# elliptical footprint of a round beam

• Apr 20th 2010, 02:45 AM
ilindema
elliptical footprint of a round beam
Hi,

I have some problems with a basic geometric problem (it is a long time ago I had some mathematics)
How do I calculate the surface area of a elliptical footprint of a beam that falls into the surface under a 45 degree angle? I only have the diameter D of the incident beam.
I got:
sqrt(2) pi (D/2)^2

is this correct?

thanks,
Ilindema
• Apr 20th 2010, 03:54 AM
HallsofIvy
Quote:

Originally Posted by ilindema
Hi,

I have some problems with a basic geometric problem (it is a long time ago I had some mathematics)
How do I calculate the surface area of a elliptical footprint of a beam that falls into the surface under a 45 degree angle?
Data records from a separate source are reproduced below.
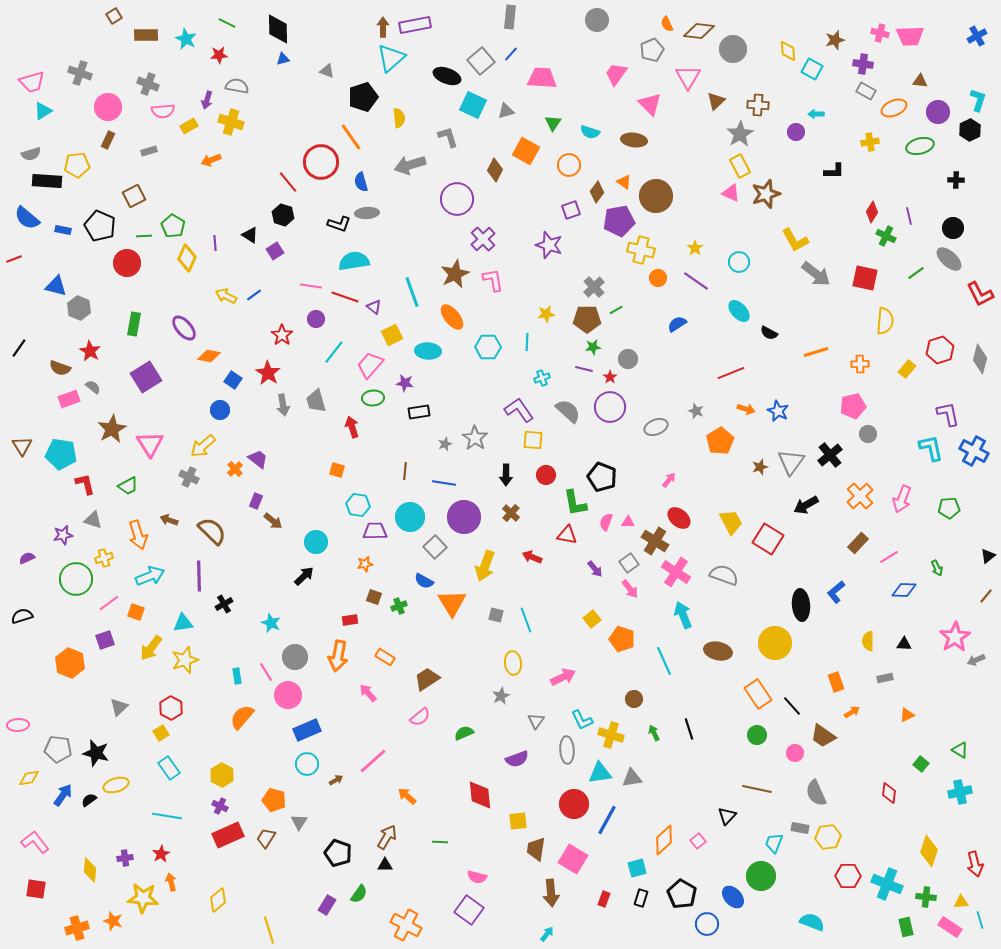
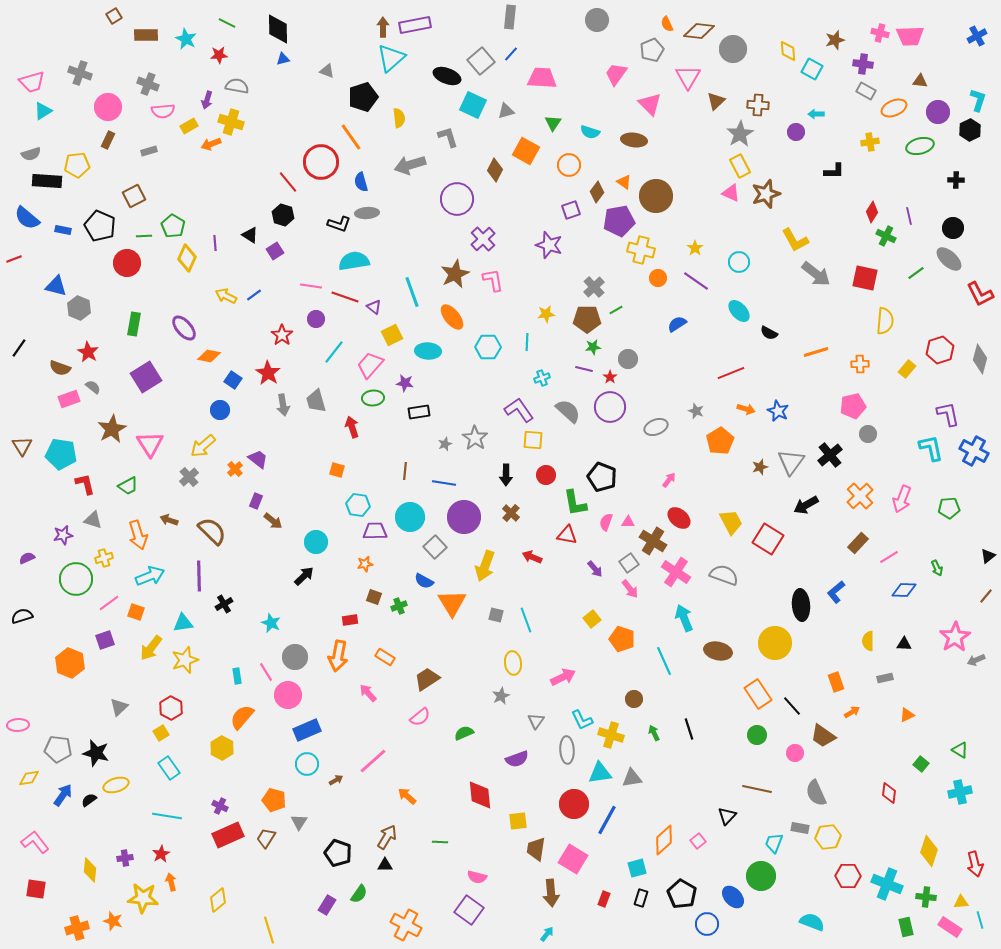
orange arrow at (211, 160): moved 16 px up
red star at (90, 351): moved 2 px left, 1 px down
gray cross at (189, 477): rotated 24 degrees clockwise
brown cross at (655, 541): moved 2 px left
cyan arrow at (683, 615): moved 1 px right, 3 px down
yellow hexagon at (222, 775): moved 27 px up
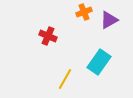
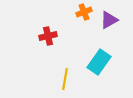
red cross: rotated 36 degrees counterclockwise
yellow line: rotated 20 degrees counterclockwise
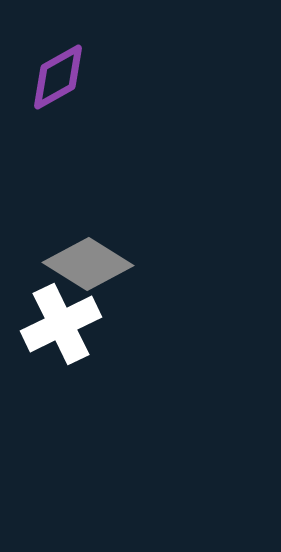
I only have the diameter D of the incident beam.
I got:
sqrt(2) pi (D/2)^2

is this correct?

thanks,
Ilindema

Start by drawing an isosceles right triangle The hypotenuse is the image of the beam and one of the legs is a diameter of the beam. That is, $c^2= D^2+ D^2= 2D^2$ so c, the major axis of the ellipse, is $D\sqrt{2}$. The minor axis is, of course, the diameter of the beam, D.

The area of an ellipse with major and minor semi-axes a and b is $\pi ab$ so, yes, the area of this ellipse is $\pi \left(\frac{D}{2}\right)\left(\frac{D}{2}\sqrt{2}\ right)$, exactly what you have.
• Apr 20th 2010, 08:19 AM
ilindema
thanks a lot! Now I have some peace (Bow)